E la prima scaramuccia tra il brasiliano e il francese avvenne proprio durante quella stagione, precisamente nel GP del Portogallo. Il circuito di Estoril ospitava, infatti, la tredicesima prova del mondiale e Senna, a quota 75, aveva tre punti in più del compagno-rivale Prost. Nelle qualifiche il “Professore” riuscì a conquistare la pole mentre Senna si dovette accontentare della seconda posizione.

Quando al via, alla prima curva, il pilota brasiliano superò Prost, questi reagì immediatamente. E così che sul rettilineo principale, al termine del primo giro, la McLaren numero 11 tentò l’attacco, che andò a buon fine. Ma Senna, conosciuto soprattutto per il suo stile di guida al limite, strinse il compagno di squadra mandandolo quasi contro il muro. Alla fine della corsa il pilota francese, nonostante avesse vinto la corsa dominando, criticò duramente la manovra del brasiliano definendola “pericolosa”.

Questo fu l’episodio che fece nascere la famosa rivalità tra i due. La polemica di Estoril fu però l’unico screzio del campionato 1988 che, per la cronaca, venne conquistato da Senna sulla pista di Suzuka grazie ad una grande rimonta dalla quattordicesima posizione alla prima. Il brasiliano vinse il suo primo titolo soprattutto grazie al sistema di punteggio che era in vigore in quegli anni: la regola degli scarti. Infatti, venivano considerati validi per la classifica solo i migliori 11 piazzamenti mentre i restanti 5 erano, appunto, da scartare.

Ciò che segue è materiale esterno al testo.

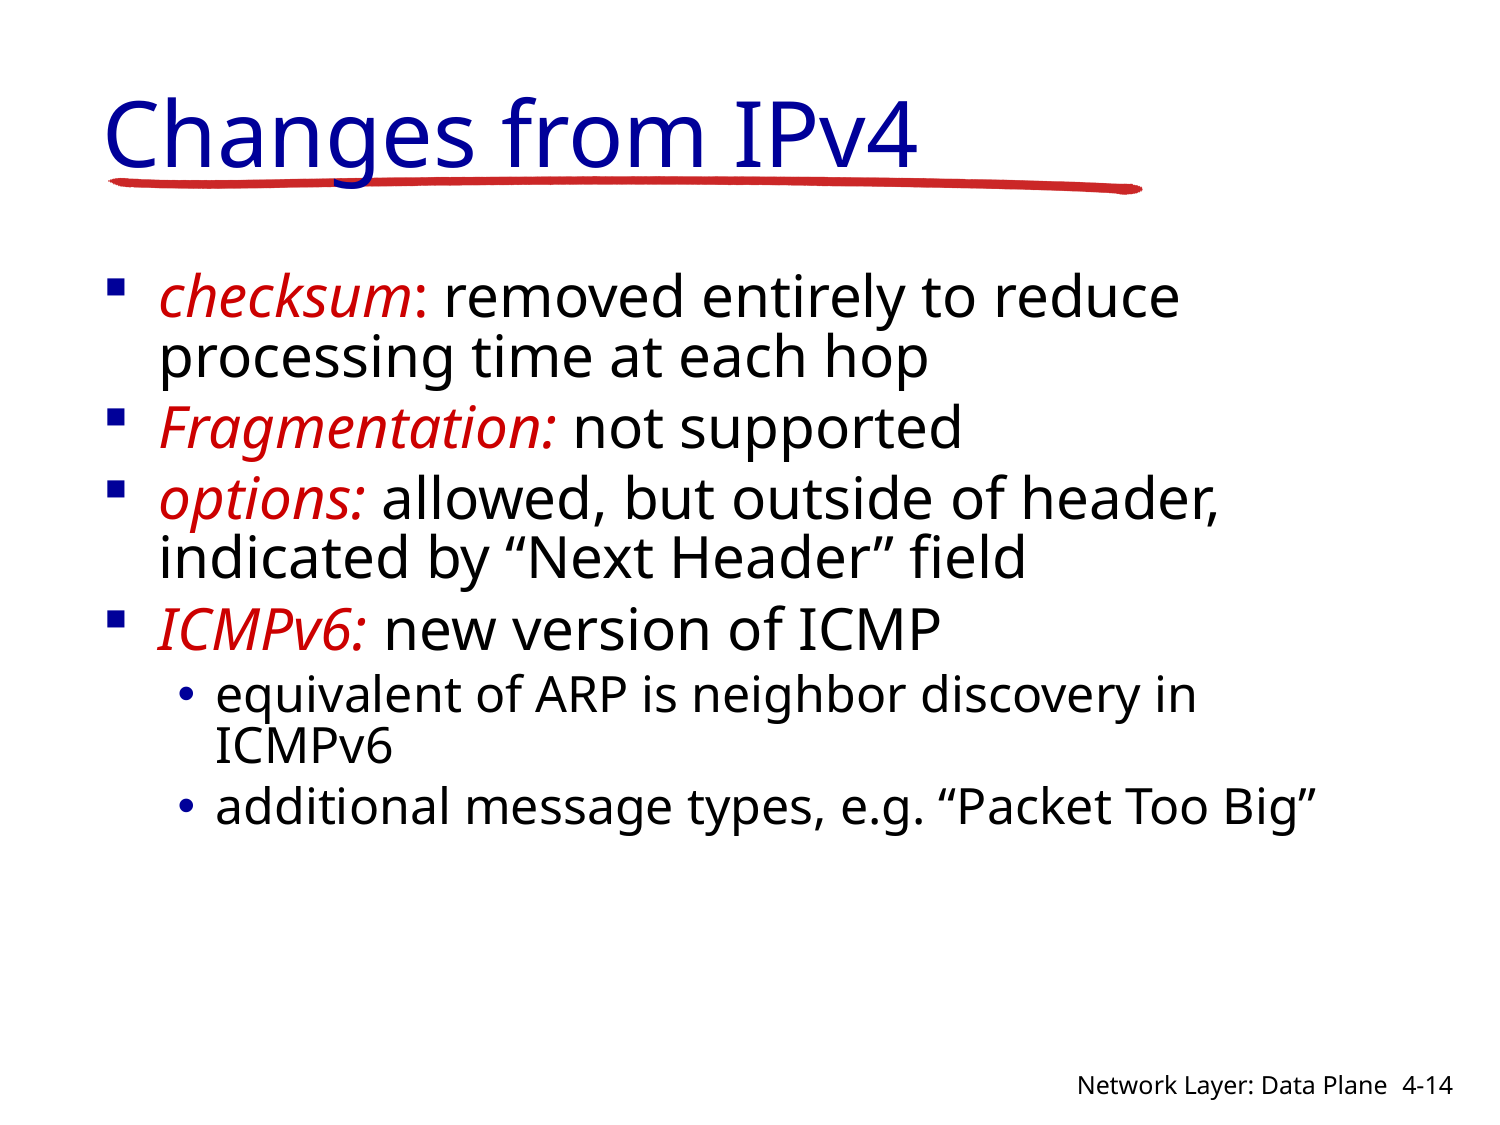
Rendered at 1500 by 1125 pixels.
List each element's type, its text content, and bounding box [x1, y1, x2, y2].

Dunque, i punti totali di Prost furono 105 mentre quelli di Senna 94. Però, grazie a questa regola, il brasiliano si laureò campione del mondo con 90 punti effettivi contro gli 87 del francese. É per questo motivo che il primo mondiale vinto da Senna è considerato, ancora oggi, come uno dei più grandi capolavori della carriera del brasiliano.